Industrielle Revolution… Nummer 4
Die Antwort ist in der heutigen Zeit sehr naheliegend. Daten! Industriemaschinen verfügen bereits über eine Vielzahl von Sensoren, welche zur Datenerfassung genutzt werden. Leider werden diese Daten meistens nur für eine kurze Zeitspanne gespeichert um Prozessschritte zu steuern, weshalb ein grosser Teil der darin enthaltenen Information wieder verloren geht. Um diesem Problem zu begegnen, werden moderne Technologien für die Industrie erkundet. Cloud- und Edge computing um die Daten zu speichern, zu analysiert und somit nutzbar zu machen. Kamerasysteme mit KI-Chips um zuverlässig Fehler oder Normabweichungen in Produkten zu erkennen.
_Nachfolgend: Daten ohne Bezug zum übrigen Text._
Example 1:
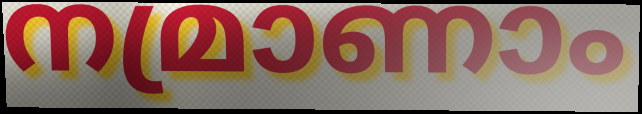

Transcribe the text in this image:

നമ്രാണാം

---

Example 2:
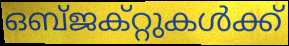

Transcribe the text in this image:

ഒബ്ജക്റ്റുകൾക്ക്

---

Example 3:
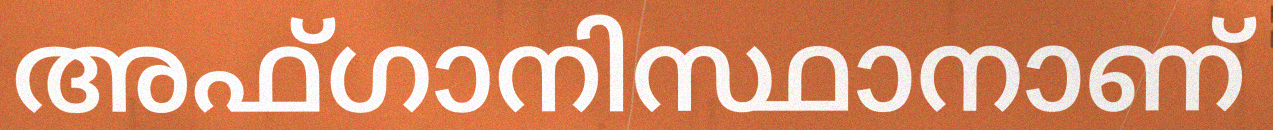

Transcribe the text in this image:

അഫ്ഗാനിസ്ഥാനാണ്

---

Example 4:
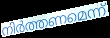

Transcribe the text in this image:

നിർത്തണമെന്ന്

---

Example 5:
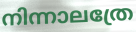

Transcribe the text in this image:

നിന്നാലത്രേ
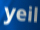
yeil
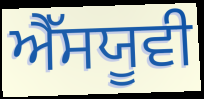
ਐੱਸਯੂਵੀ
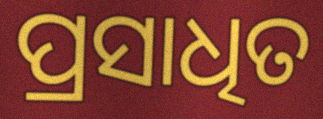
ପ୍ରସାଧିତ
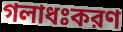
গলাধঃকরণ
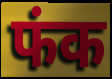
फंक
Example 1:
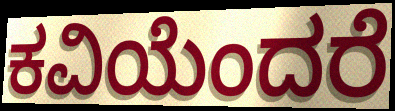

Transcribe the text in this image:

Robotersysteme, welche zunehmend autonomer handeln und auch der 3D-Druck, welcher die Fertigung von KI-optimierten Modellen möglich macht. Diese und weitere Technologien sind Teil der Industrie 4.0, welche zu mehr Flexibilität, Effizienz und Kundenorientiertheit in modernen und «smarten» Fabriken führen soll.
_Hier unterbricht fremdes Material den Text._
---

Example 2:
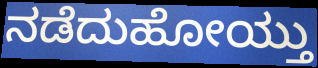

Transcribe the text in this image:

ನಡೆದುಹೋಯ್ತು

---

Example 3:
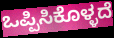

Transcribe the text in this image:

ಒಪ್ಪಿಸಿಕೊಳ್ಳದೆ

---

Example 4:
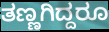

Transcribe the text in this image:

ತಣ್ಣಗಿದ್ದರೂ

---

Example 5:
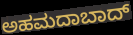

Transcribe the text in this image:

ಅಹಮದಾಬಾದ್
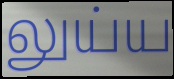
லுய்ய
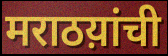
मराठय़ांची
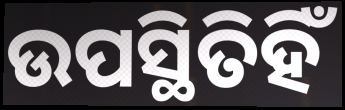
ଉପସ୍ଥିତିହିଁ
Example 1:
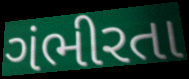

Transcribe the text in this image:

ગંભીરતા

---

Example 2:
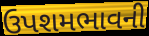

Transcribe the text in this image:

ઉપશમભાવની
Durch den Einsatz dieser Technologien steigen aber auch die Anforderungen an die entwickelnden Fachkräfte in der Industrieautomation. Interdisziplinäre Teams mit Kompetenzen in Prozesslogik, Datenanalyse, Cloudservices, Antriebstechnik, Robotik, Bildverarbeitung usw. müssen in einem zunehmen dynamischen Umfeld zusammenarbeiten. Agile Arbeitsmethoden werden vermehrt angewendet.
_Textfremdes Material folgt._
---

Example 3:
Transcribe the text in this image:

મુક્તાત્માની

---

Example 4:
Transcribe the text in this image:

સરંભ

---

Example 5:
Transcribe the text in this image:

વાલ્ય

Erzwungene Öffnung und die Folgen
Dank dieser Revolution hat ein Paradigmenwechsle begonnen, der Agilität, Zusammenarbeit und verbesserte Effizienz in den Vordergrund rückt.
Ein konkretes Beispiel dafür, sind SPS-Hersteller, die nun gezwungen sind ihre geschlossenen und proprietären IDEs und Laufzeitsysteme zu öffnen. Statt in binären Dateien wird die Maschinensoftware in Textdateien gespeichert. Eine sinnvolle Versionsverwaltung wird dadurch erst möglich. Darauf folgt nun die Umsetzung von CI/CD Pipelines, was wiederum Unit Tests noch mehr Relevanz gibt. Kurz, die Integration von DevOps wird möglich!
Durch die Öffnung der Systeme werden auch «Second Source Strategien» einfacher umsetzbar. Die noch immer anhaltende Chipkrise hat gezeigt das dafür ein grosser Bedarf besteht. SPS-Hersteller müssen sich deshalb mehr als zuvor, durch Innovation von ihren Mitbewerbern abheben.
Auch die Hersteller von industriellen Maschinen müssen sich öffnen. Konservative Betriebe und strikte Hierarchien haben in einem zunehmend agilen Umfeld ausgedient. Dies stellt viele Traditionsbetriebe vor eine Herausforderung, welche nur mit grossem Einsatz bezwungen werden kann.
Näher am Puls der Zeit
Neue Arbeitsmethoden, neue Tools, neue Möglichkeiten. In den letzten Jahren hat sich vieles bewegt in der Industrieautomation und vieles ist noch im Gange. Bald werden von verschiedenen SPS-Herstellern, Copilot-Funktionen für ihre IDEs veröffentlicht. Anstatt, wie in der Vergangenheit, noch Jahre auf die Integration von solchen neuen Technologien warten zu müssen, wird an diesem Beispiel ersichtlich, dass diese Zeiten hoffentlich vorbei sind.
Ich freue mich auf jeden Fall darauf endlich näher am Puls der Zeit zu sein, neue Technologien ohne künstliche Einschränkungen einzusetzen, um Software effizienter und stabiler gestalten zu können! Die Transformation hat begonnen und nimmt aber zunehmend Fahrt auf.